> **Exercise objective**: Report how many lines in the material below contain the word "right", giving only the number.

(Saved data entries)
# # # #

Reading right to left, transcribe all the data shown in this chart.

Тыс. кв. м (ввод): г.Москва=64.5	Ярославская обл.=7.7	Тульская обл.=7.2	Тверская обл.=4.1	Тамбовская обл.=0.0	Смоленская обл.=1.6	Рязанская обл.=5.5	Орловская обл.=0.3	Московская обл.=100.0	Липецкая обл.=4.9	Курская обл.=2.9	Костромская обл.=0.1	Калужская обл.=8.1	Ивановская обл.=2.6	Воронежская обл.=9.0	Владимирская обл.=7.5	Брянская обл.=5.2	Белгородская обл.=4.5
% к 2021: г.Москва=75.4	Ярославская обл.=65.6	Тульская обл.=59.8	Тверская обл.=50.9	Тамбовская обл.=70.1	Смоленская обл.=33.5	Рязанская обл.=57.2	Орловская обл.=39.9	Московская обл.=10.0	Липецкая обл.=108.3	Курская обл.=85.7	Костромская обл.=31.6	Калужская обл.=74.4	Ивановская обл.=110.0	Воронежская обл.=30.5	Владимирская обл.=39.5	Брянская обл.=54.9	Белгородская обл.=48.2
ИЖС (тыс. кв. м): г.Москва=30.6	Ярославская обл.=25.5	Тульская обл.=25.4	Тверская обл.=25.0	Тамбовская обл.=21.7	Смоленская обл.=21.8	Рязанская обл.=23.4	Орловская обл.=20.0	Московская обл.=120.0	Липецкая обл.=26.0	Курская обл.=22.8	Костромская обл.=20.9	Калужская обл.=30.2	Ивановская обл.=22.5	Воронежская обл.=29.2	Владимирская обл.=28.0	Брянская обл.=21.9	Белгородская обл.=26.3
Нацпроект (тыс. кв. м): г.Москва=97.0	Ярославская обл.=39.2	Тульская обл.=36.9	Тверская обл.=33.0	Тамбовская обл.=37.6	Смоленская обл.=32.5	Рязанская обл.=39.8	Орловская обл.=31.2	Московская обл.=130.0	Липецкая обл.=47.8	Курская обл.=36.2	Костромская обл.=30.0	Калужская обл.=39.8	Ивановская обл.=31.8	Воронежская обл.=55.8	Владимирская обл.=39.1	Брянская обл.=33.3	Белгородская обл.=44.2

# # # #

> **Written solution**: 1